The lateral side of an isosceles triangle is 9 cm less than the base, and the segments into which the bisector

The lateral side of an isosceles triangle is 9 cm less than the base, and the segments into which the bisector at the base divides the height drawn to the base are 5: 4. Find the height of the triangle drawn to the base.

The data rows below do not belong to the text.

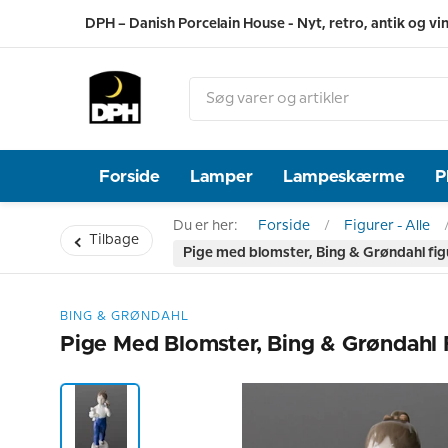
DPH – Danish Porcelain House - Nyt, retro, antik og vi
Forside
Lamper
Lampeskærme
P
Du er her:
Forside
Figurer - Alle
Tilbage
Pige med blomster, Bing & Grøndahl fig
BING & GRØNDAHL
Pige Med Blomster, Bing & Grøndahl 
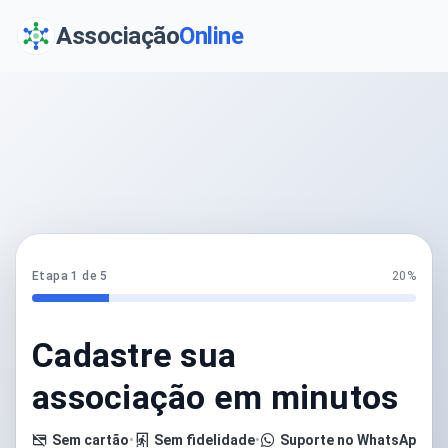
Associação
Online
Etapa 1 de 5
20%
Cadastre sua
associação em minutos
Sem cartão
•
Sem fidelidade
•
Suporte no WhatsApp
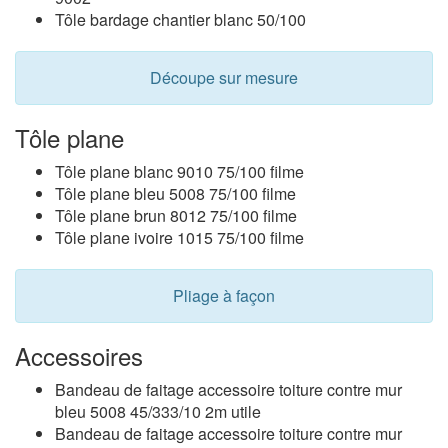
Tôle bardage chantier blanc 50/100
Découpe sur mesure
Tôle plane
Tôle plane blanc 9010 75/100 filme
Tôle plane bleu 5008 75/100 filme
Tôle plane brun 8012 75/100 filme
Tôle plane ivoire 1015 75/100 filme
Pliage à façon
Accessoires
Bandeau de faitage accessoire toiture contre mur
bleu 5008 45/333/10 2m utile
Bandeau de faitage accessoire toiture contre mur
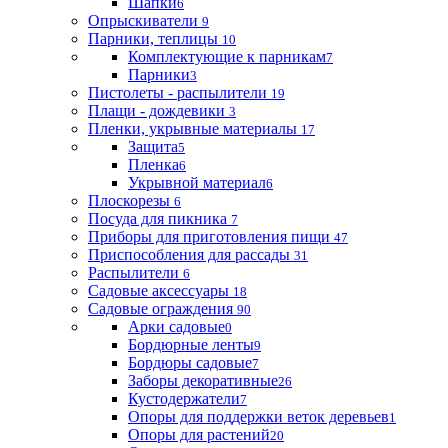
Шапки
6
Опрыскиватели
9
Парники, теплицы
10
Комплектующие к парникам
7
Парники
3
Пистолеты - распылители
19
Плащи - дождевики
3
Пленки, укрывные материалы
17
Защита
5
Пленка
6
Укрывной материал
6
Плоскорезы
6
Посуда для пикника
7
Приборы для приготовления пищи
47
Приспособления для рассады
31
Распылители
6
Садовые аксессуары
18
Садовые ограждения
90
Арки садовые
0
Бордюрные ленты
9
Бордюры садовые
7
Заборы декоративные
26
Кустодержатели
7
Опоры для поддержки веток деревьев
1
Опоры для растений
20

Let’s designate this triangle ABC, base AC = x cm, lateral side AB = (x – 9) cm. Height BH, point O – the point of intersection of the bisector and height.
Consider a triangle ABН and, by the property of the bisector of an angle, we write down the ratio of the sides of this triangle:
AB / AH = BO / OH = 5/4.
AH = x / 2 (half of the base, triangle ABC is isosceles by condition).
(x – 9) / x / 2 = 5/4
4x – 36 = 5x / 2
8x – 72 = 5x
x = 24 (cm) – the base of the speaker.
AB = 24 – 9 = 15 (cm).
AH = 24/2 = 12 (cm).
According to the Pythagorean theorem, in the ABН triangle, we find the BN leg (the height of the ABC triangle):
BH = √ (AB² – AH²) = √ (225 – 144) = √81 = 9 (cm).
Answer: 9 cm is the height of the triangle.